From American and Israeli national security concerns, particularly regarding Egypt, I suspect that dictators who were previously friendly with or acquiesced to U.S. interests are likely to be replaced by populist groups who could be less inclined to support U.S. interests in the region.
But these countries will be primarily focused on rebuilding hollowed-out societies, and if they are building civic institutions and reviving their economies, that inward focus will be beneficial to Israel and may have a moderating influence on the new governments. I am cautiously optimistic, because I saw democracy being put into place in Iraq, and those outcomes tend to result in more peace and stability.
In the case of Iraq, it’s important to note that you already have a democracy there. It’s imperfect, and I saw a lot of the imperfections firsthand in Baghdad in 2007. But it’s unlikely that a society like that will be able to quickly adapt itself to the standard we in the U.S. or others in established democracies are used to. I did a poll in Baghdad at the height of the surge in 2007 when things were pretty bad, and asked people, “When you compare this to Saddam Hussein’s rule, what do you prefer?” One hundred percent of those I spoke to, across all sectarian and religious divisions, said, “We’d rather have the chaos now than suffer under Saddam.” I found that very compelling.

Is there anything you miss from your time in Baghdad?

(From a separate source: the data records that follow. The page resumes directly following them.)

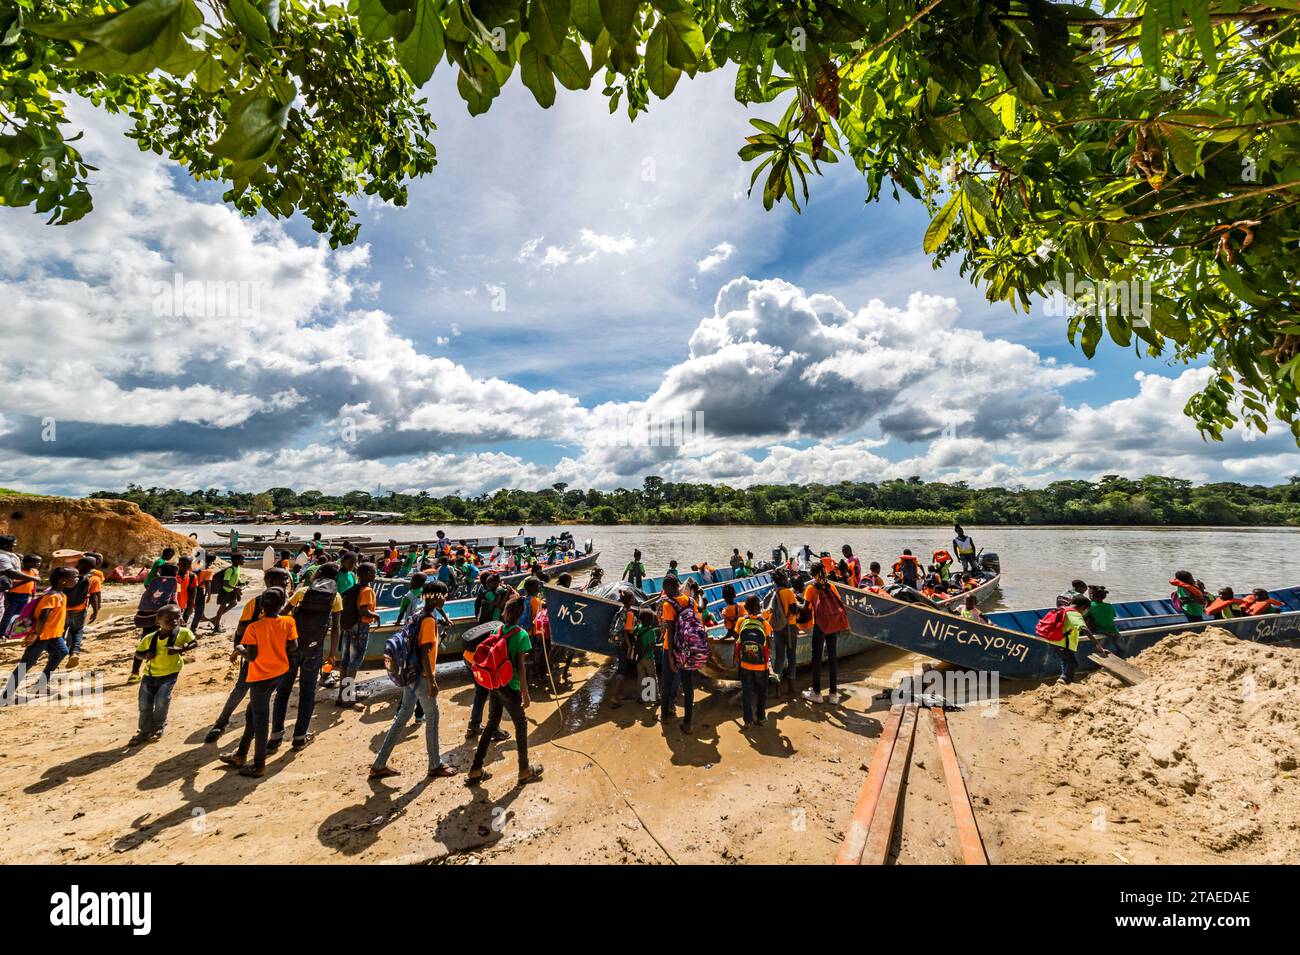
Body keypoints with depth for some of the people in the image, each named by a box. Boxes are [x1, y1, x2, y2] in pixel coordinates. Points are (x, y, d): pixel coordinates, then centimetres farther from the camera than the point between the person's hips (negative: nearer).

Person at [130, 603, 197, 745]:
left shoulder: (183, 632, -13)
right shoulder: (149, 638, -7)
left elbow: (194, 643, -5)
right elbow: (138, 652, 6)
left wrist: (180, 650, -22)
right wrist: (145, 656, -16)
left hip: (169, 674, -3)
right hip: (149, 675, 3)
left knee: (162, 700, -9)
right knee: (145, 704, 9)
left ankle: (158, 728, 18)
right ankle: (144, 731, 29)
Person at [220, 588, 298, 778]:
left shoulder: (253, 627, -18)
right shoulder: (289, 622, -8)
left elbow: (251, 656, -17)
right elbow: (293, 647, -5)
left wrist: (239, 649, 2)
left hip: (260, 677, -5)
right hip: (280, 673, 5)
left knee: (260, 720, 4)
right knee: (253, 712, 23)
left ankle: (259, 766, 15)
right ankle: (241, 754, 35)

A:  I miss the camaraderie of my fellow servicemen and women, and the dedicated Iraqis supporting us in our mission, even at the risk of their own lives. A number of our translators had fled Iraq with their families during Saddam’s rule and came back by themselves because they believe in the cause and in the value of their country being liberated, and they wanted to make a contribution. These were highly educated men and women from all walks of life – a merchant, an HVAC engineer, the former national marksman champion under Saddam, a female mechanical engineer – all of whom had signed up to return to help us execute the mission. They were taking a big risk and had to be protected in the same way we were and live with us on base. We had reason to believe that their names were known to the bad guys, along with the names of judges, and that their extended families still living in Iraq were at risk. I have close friends whom I consider comrades in arms, with whom I still stay in touch. That closeness is difficult to replicate in the civilian world, and I wouldn’t want anyone to have to go through what I did in order to have that camaraderie – but it was a clarifying experience for me on a personal level.